**What to produce**
Reproduce the rows verbatim, from the first line up to and including the line that contains "EMI West African labels – Gallery".

**Records for the task**

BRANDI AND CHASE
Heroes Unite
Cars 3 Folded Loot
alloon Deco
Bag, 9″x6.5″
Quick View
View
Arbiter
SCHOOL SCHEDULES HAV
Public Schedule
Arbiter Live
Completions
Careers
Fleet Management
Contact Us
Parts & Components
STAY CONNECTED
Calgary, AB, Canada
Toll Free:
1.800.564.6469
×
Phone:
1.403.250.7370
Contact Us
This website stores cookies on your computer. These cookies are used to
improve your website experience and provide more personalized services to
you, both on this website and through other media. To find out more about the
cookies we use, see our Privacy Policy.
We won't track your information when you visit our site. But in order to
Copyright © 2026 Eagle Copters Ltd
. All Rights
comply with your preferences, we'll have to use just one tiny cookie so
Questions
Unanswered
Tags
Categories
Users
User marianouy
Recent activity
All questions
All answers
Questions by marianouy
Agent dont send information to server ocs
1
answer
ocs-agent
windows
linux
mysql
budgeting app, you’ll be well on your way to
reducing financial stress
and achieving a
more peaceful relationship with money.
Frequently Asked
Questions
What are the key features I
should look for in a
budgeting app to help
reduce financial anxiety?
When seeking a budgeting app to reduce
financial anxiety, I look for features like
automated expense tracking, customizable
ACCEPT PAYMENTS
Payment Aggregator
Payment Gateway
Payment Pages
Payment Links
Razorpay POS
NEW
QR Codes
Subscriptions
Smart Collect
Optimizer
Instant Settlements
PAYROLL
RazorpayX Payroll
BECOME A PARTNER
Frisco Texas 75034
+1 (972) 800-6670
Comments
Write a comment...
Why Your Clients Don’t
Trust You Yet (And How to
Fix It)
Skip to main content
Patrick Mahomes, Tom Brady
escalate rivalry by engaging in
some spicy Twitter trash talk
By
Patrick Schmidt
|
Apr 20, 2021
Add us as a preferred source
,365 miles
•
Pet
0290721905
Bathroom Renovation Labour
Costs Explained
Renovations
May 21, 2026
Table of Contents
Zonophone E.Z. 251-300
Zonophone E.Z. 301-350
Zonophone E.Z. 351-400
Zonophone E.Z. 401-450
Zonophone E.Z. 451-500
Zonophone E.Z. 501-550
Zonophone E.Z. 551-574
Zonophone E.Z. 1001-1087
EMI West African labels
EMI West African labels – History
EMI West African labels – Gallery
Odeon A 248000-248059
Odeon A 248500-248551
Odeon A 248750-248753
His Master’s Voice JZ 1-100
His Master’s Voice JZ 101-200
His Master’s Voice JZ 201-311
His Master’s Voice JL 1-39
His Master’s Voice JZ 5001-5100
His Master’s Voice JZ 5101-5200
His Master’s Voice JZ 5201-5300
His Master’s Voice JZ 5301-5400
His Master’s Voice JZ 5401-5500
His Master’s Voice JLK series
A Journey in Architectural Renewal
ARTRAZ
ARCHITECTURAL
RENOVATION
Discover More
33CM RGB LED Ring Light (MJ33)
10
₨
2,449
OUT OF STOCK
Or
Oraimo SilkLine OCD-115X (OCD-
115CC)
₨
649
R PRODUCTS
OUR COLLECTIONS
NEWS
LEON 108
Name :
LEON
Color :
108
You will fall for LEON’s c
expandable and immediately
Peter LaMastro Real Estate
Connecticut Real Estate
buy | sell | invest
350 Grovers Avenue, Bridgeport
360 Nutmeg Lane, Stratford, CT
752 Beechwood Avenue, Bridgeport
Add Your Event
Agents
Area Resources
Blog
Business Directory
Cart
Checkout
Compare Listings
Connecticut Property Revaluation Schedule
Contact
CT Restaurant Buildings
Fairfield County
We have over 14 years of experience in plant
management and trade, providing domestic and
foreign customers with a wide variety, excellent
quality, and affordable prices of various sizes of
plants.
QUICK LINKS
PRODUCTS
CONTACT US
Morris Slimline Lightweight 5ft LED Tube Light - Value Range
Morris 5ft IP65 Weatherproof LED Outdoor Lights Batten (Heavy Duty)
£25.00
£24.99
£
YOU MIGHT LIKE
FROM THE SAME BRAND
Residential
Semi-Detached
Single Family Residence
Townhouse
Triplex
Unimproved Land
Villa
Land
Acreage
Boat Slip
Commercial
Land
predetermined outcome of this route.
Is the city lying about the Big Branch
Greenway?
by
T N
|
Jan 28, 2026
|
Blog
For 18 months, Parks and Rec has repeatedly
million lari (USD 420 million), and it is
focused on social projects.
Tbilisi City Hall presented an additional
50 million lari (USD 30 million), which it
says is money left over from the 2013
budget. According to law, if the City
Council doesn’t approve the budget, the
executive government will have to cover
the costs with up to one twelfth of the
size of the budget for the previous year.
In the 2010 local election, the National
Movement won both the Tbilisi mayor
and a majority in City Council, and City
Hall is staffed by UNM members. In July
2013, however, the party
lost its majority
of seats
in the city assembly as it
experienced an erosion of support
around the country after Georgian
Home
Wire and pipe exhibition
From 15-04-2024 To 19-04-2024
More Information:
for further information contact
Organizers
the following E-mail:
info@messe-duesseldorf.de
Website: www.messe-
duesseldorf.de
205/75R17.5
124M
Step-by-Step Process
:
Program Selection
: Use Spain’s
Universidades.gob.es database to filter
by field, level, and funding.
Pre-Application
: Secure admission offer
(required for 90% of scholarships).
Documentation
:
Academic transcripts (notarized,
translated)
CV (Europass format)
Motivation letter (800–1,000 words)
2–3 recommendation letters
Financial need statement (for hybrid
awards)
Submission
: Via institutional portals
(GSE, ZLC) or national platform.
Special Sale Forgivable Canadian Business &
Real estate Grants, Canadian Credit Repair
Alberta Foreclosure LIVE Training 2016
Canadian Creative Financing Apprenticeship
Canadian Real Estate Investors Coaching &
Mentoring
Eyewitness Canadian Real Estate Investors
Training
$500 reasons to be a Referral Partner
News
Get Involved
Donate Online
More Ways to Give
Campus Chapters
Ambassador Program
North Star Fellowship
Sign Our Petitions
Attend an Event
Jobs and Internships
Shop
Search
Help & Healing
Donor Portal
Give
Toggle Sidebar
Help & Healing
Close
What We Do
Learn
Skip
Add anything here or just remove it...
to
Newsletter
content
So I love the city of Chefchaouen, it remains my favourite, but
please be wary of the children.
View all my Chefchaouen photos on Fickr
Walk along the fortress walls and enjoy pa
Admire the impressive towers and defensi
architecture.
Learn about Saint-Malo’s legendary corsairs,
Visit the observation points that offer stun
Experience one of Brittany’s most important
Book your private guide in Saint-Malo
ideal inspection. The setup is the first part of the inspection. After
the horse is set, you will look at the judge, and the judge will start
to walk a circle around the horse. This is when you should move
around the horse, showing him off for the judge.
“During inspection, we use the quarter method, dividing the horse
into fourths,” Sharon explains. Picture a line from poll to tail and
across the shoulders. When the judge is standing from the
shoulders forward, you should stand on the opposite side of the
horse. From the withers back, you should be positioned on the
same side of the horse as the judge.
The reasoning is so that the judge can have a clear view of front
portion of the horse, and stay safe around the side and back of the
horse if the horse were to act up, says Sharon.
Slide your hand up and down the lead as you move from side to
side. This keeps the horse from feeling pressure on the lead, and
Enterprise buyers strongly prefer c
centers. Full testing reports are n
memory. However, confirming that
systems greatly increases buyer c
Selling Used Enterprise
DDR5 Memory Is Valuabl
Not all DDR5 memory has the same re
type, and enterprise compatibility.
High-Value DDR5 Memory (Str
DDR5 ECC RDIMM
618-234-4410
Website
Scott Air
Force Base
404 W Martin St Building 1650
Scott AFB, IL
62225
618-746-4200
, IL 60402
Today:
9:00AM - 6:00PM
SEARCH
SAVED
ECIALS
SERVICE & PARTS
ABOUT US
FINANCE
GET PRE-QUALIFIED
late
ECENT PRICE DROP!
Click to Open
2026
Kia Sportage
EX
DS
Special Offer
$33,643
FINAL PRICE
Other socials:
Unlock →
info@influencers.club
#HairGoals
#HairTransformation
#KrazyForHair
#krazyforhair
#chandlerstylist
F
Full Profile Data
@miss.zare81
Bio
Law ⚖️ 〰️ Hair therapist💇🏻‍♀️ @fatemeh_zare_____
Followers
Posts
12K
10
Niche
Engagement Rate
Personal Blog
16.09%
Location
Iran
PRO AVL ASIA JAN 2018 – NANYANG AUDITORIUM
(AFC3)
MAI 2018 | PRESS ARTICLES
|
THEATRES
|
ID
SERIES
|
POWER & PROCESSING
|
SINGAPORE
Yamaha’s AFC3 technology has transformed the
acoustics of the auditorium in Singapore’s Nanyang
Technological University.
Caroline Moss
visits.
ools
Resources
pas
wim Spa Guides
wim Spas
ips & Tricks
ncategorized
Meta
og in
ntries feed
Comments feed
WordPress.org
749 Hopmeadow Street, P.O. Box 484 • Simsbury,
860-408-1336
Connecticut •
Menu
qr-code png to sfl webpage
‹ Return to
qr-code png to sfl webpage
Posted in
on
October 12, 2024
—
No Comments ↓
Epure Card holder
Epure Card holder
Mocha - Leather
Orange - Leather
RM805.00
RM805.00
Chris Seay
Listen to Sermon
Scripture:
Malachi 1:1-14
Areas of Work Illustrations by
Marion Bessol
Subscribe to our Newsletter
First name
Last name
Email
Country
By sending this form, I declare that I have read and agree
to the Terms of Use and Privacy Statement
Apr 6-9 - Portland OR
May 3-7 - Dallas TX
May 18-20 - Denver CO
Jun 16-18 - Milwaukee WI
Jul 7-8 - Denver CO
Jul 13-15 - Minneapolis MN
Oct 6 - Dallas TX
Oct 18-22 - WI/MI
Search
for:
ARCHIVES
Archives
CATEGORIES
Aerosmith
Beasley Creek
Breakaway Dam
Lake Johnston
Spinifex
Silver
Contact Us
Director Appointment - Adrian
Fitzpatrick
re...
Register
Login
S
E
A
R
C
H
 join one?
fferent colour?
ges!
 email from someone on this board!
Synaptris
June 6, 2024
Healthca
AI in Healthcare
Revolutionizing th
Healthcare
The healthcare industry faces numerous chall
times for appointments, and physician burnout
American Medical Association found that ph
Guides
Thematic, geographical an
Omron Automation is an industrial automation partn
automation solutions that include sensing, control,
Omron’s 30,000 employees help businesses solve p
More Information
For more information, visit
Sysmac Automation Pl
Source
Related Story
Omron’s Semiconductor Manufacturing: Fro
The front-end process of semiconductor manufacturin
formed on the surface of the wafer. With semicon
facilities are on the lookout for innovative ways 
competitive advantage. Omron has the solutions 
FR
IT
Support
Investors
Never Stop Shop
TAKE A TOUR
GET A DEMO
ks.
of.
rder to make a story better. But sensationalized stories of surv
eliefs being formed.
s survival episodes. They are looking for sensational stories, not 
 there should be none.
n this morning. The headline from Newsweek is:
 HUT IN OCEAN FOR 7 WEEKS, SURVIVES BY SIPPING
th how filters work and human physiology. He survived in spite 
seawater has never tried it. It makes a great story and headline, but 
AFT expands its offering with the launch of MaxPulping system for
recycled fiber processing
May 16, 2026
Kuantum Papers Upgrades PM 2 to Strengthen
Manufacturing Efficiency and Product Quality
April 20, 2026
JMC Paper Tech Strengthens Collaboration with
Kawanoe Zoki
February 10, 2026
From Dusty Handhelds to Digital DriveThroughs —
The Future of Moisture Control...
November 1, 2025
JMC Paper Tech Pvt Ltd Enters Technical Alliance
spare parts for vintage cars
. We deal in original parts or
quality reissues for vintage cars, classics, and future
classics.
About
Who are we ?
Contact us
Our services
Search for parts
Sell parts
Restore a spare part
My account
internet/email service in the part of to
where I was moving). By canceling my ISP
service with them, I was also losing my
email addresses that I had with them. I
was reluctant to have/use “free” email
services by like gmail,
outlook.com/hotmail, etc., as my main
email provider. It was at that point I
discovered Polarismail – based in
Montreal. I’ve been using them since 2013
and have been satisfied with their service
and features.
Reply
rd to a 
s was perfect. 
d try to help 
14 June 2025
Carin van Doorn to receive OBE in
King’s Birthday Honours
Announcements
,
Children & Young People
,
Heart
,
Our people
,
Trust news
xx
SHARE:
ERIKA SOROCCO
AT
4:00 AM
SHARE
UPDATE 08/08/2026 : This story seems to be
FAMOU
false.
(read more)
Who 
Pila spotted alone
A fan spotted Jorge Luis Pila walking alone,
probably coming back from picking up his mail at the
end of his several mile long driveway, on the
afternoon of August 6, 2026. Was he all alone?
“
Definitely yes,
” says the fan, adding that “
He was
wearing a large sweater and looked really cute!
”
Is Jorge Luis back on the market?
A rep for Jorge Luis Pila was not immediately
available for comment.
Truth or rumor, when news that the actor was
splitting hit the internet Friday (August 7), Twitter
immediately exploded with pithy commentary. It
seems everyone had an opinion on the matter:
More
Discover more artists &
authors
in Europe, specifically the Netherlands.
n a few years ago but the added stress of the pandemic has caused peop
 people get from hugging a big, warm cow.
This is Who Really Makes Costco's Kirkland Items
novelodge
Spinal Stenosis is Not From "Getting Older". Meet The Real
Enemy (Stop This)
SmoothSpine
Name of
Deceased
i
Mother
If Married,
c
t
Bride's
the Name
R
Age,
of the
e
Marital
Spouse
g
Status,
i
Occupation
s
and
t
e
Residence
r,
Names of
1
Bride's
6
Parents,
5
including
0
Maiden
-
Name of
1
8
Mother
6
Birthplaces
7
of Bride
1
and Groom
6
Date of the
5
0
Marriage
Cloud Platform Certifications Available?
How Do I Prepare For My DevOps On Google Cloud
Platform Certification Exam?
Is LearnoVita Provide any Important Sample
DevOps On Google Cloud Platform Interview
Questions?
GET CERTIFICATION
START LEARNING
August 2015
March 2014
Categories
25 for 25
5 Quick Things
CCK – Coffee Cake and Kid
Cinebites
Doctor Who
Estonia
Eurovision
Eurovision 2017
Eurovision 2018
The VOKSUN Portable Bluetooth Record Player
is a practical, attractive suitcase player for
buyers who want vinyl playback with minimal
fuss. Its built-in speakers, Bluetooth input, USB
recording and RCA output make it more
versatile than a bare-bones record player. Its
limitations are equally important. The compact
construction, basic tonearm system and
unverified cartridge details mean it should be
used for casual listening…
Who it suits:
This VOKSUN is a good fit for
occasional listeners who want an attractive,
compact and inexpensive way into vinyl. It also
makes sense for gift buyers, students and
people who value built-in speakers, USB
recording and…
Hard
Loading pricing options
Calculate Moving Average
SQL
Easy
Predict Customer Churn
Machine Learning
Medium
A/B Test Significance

**Output of the task**
BRANDI AND CHASE
Heroes Unite
Cars 3 Folded Loot
alloon Deco
Bag, 9″x6.5″
Quick View
View
Arbiter
SCHOOL SCHEDULES HAV
Public Schedule
Arbiter Live
Completions
Careers
Fleet Management
Contact Us
Parts & Components
STAY CONNECTED
Calgary, AB, Canada
Toll Free:
1.800.564.6469
×
Phone:
1.403.250.7370
Contact Us
This website stores cookies on your computer. These cookies are used to
improve your website experience and provide more personalized services to
you, both on this website and through other media. To find out more about the
cookies we use, see our Privacy Policy.
We won't track your information when you visit our site. But in order to
Copyright © 2026 Eagle Copters Ltd
. All Rights
comply with your preferences, we'll have to use just one tiny cookie so
Questions
Unanswered
Tags
Categories
Users
User marianouy
Recent activity
All questions
All answers
Questions by marianouy
Agent dont send information to server ocs
1
answer
ocs-agent
windows
linux
mysql
budgeting app, you’ll be well on your way to
reducing financial stress
and achieving a
more peaceful relationship with money.
Frequently Asked
Questions
What are the key features I
should look for in a
budgeting app to help
reduce financial anxiety?
When seeking a budgeting app to reduce
financial anxiety, I look for features like
automated expense tracking, customizable
ACCEPT PAYMENTS
Payment Aggregator
Payment Gateway
Payment Pages
Payment Links
Razorpay POS
NEW
QR Codes
Subscriptions
Smart Collect
Optimizer
Instant Settlements
PAYROLL
RazorpayX Payroll
BECOME A PARTNER
Frisco Texas 75034
+1 (972) 800-6670
Comments
Write a comment...
Why Your Clients Don’t
Trust You Yet (And How to
Fix It)
Skip to main content
Patrick Mahomes, Tom Brady
escalate rivalry by engaging in
some spicy Twitter trash talk
By
Patrick Schmidt
|
Apr 20, 2021
Add us as a preferred source
,365 miles
•
Pet
0290721905
Bathroom Renovation Labour
Costs Explained
Renovations
May 21, 2026
Table of Contents
Zonophone E.Z. 251-300
Zonophone E.Z. 301-350
Zonophone E.Z. 351-400
Zonophone E.Z. 401-450
Zonophone E.Z. 451-500
Zonophone E.Z. 501-550
Zonophone E.Z. 551-574
Zonophone E.Z. 1001-1087
EMI West African labels
EMI West African labels – History
EMI West African labels – Gallery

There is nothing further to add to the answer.